Revenge of the nerds?

December 19, 2008  

Three of U.S. president-elect Barack Obama’s cabinet picks – Nobel laureate physicist Steven Chu as Energy Secretary, former New Jersey environmental commissioner Lisa Jackson as head of the Environmental Protection Agency, and former EPA Administrator Carol Browner as the president’s “climate and energy czarina” – could be characterized as the “revenge of the nerds”.

An early advocate of a scientific approach to climate change, Chu has run Lawrence Berkeley National Laboratory, a U.S. Department of Energy facility operated by the University of California, since August 2004. During that time, he has spearheaded a multidisciplinary mission to evolve the lab into a world leader in alternative and renewable energy research, among other things.

His Nobel Prize was shared in 1977, while he was still at AT&T Bell Laboratories, with fellow American William D. Phillips and Frenchman Claude Cohen-Tannoudji, for their work on ways of cooling and trapping atoms. Chu joined Stanford University in the heart of Silicon Valley in 1987 as a professor in 1987 and remained there until the Berkeley appointment.

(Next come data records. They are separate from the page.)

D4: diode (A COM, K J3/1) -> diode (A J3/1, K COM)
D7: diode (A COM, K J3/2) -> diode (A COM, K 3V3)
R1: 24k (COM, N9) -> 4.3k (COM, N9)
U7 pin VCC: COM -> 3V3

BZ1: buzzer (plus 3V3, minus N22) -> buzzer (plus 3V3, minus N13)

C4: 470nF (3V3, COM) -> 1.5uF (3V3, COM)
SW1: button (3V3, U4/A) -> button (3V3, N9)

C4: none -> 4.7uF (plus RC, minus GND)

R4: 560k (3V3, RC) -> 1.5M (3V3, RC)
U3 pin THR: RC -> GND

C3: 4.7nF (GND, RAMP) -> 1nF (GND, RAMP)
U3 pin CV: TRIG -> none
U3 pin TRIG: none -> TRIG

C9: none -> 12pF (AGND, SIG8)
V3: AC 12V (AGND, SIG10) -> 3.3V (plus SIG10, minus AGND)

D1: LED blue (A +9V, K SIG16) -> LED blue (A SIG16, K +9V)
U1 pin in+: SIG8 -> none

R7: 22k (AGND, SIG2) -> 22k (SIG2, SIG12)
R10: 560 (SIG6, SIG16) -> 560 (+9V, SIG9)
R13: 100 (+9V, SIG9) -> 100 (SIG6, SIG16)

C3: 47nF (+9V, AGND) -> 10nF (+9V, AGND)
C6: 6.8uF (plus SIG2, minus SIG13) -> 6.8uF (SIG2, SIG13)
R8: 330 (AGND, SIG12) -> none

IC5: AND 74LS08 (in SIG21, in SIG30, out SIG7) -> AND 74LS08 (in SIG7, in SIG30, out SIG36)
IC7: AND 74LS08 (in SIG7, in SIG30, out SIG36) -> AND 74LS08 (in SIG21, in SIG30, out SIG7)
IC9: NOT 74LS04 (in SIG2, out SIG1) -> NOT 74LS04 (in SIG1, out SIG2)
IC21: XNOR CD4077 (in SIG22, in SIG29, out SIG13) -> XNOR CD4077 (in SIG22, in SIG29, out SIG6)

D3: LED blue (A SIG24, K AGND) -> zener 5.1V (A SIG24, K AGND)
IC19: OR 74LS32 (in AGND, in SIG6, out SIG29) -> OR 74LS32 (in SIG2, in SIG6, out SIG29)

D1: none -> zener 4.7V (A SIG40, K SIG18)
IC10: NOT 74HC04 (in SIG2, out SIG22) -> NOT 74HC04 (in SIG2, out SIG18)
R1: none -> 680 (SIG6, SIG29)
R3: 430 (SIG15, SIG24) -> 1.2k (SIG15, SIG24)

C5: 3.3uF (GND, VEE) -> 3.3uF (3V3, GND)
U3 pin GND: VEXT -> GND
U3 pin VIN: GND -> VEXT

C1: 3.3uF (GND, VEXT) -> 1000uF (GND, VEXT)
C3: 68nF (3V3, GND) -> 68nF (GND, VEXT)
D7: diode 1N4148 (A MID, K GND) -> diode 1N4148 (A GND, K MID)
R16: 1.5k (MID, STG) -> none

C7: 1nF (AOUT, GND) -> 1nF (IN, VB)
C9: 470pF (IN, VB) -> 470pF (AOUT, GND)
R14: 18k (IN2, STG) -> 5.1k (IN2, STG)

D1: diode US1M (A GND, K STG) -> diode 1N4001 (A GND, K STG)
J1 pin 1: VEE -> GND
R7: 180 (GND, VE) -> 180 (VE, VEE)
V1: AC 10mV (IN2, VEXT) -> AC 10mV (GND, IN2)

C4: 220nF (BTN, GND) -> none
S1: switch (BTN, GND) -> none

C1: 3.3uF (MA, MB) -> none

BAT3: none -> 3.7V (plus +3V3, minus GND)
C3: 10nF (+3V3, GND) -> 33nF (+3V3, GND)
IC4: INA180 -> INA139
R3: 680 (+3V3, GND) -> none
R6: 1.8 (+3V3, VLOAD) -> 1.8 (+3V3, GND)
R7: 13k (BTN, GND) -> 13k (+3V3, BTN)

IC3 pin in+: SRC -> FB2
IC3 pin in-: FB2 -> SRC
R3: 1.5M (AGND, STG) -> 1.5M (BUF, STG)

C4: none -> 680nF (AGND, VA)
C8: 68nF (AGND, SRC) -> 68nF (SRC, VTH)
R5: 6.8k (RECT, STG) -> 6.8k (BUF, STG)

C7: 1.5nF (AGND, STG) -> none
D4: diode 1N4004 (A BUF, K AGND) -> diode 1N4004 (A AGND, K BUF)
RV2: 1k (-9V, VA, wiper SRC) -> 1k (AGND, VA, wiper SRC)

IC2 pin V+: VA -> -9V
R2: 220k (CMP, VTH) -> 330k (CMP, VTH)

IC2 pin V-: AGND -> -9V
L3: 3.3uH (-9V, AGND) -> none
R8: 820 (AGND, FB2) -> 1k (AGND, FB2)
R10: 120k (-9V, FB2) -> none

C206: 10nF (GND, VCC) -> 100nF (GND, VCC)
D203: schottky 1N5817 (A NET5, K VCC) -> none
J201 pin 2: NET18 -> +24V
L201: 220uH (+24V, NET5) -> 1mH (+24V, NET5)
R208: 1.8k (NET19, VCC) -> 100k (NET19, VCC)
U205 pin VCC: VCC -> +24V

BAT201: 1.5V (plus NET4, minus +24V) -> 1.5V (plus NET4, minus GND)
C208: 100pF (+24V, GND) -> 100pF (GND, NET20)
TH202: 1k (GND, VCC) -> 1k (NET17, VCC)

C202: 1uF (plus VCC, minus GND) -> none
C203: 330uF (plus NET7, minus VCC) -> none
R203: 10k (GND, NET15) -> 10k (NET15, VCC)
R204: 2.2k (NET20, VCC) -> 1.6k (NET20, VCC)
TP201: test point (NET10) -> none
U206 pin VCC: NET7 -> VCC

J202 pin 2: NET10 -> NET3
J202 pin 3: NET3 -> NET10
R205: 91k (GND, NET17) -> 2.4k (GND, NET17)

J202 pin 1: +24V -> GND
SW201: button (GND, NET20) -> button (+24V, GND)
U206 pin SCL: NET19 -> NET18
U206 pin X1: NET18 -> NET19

A key player in the National Academies of Science ongoing America’s Energy Future project, Chu also co-chaired the InterAcademy Council’s report Lighting the Way: Toward a Sustainable Energy Future and has published more than 220 papers. His appointment is in sharp contrast to the retired military officers and energy-sector executives who have been Energy Secretary in previous U.S. cabinets.

His environmental credentials can be summed up by remarks at a National Clean Energy Summit. He dismissed as a “myth” the notion that modern society has all the technologies needed to solve the energy challenge. “I think political will is absolutely necessary,” he said. “But we need new technologies to transform the landscape.”

Jackson, a New Orleans native, led New Jersey’s progressive efforts to regulate greenhouse-gas emissions and Browner, currently Obama’s transition team adviser on energy and environmental issues, headed the EPA during the Bill Clinton presidency and will coordinate policy from the White House as an influential link between Chu and Jackson.

Each has an impressive track record which could give Obama unprecedented leverage as he tries to make good on his key campaign commitment to a $500-billion economic stimulus plan he hopes to put in place shortly after his inauguration next month.